Copy the material below word for word, starting at the line that contains "order: Ericales" and ending at the last line of the material, both included.

▶ [LISTING]:
______________________________

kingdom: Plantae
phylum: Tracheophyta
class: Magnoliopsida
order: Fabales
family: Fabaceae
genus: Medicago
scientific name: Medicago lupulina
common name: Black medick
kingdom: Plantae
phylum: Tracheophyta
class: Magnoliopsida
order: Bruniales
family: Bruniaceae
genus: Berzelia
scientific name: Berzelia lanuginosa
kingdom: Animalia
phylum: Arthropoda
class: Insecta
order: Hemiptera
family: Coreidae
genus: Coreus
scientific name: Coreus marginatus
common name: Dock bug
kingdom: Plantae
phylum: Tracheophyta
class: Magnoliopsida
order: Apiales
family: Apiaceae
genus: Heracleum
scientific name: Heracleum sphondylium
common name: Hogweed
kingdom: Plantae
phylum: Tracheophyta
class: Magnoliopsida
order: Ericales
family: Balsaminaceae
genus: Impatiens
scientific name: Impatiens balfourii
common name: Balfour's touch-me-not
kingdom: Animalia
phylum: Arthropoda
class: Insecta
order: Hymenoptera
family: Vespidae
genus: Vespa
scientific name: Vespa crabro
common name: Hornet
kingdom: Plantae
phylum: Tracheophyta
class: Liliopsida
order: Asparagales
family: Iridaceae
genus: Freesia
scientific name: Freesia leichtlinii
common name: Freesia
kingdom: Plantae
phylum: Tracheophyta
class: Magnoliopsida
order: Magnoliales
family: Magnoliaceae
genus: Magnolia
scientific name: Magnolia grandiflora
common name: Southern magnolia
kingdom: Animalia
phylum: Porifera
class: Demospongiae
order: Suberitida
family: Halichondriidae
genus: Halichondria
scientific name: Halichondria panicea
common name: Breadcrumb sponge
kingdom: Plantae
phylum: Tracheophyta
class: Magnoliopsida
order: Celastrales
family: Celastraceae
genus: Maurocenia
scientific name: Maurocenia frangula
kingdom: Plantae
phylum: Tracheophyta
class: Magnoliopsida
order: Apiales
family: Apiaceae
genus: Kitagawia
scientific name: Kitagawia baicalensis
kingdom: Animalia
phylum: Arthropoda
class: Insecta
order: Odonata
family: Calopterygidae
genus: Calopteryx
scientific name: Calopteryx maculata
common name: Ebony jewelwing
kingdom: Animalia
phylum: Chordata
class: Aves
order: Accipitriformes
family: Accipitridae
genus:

______________________________

▶ [ANSWER IN FULL]:
order: Ericales
family: Balsaminaceae
genus: Impatiens
scientific name: Impatiens balfourii
common name: Balfour's touch-me-not
kingdom: Animalia
phylum: Arthropoda
class: Insecta
order: Hymenoptera
family: Vespidae
genus: Vespa
scientific name: Vespa crabro
common name: Hornet
kingdom: Plantae
phylum: Tracheophyta
class: Liliopsida
order: Asparagales
family: Iridaceae
genus: Freesia
scientific name: Freesia leichtlinii
common name: Freesia
kingdom: Plantae
phylum: Tracheophyta
class: Magnoliopsida
order: Magnoliales
family: Magnoliaceae
genus: Magnolia
scientific name: Magnolia grandiflora
common name: Southern magnolia
kingdom: Animalia
phylum: Porifera
class: Demospongiae
order: Suberitida
family: Halichondriidae
genus: Halichondria
scientific name: Halichondria panicea
common name: Breadcrumb sponge
kingdom: Plantae
phylum: Tracheophyta
class: Magnoliopsida
order: Celastrales
family: Celastraceae
genus: Maurocenia
scientific name: Maurocenia frangula
kingdom: Plantae
phylum: Tracheophyta
class: Magnoliopsida
order: Apiales
family: Apiaceae
genus: Kitagawia
scientific name: Kitagawia baicalensis
kingdom: Animalia
phylum: Arthropoda
class: Insecta
order: Odonata
family: Calopterygidae
genus: Calopteryx
scientific name: Calopteryx maculata
common name: Ebony jewelwing
kingdom: Animalia
phylum: Chordata
class: Aves
order: Accipitriformes
family: Accipitridae
genus:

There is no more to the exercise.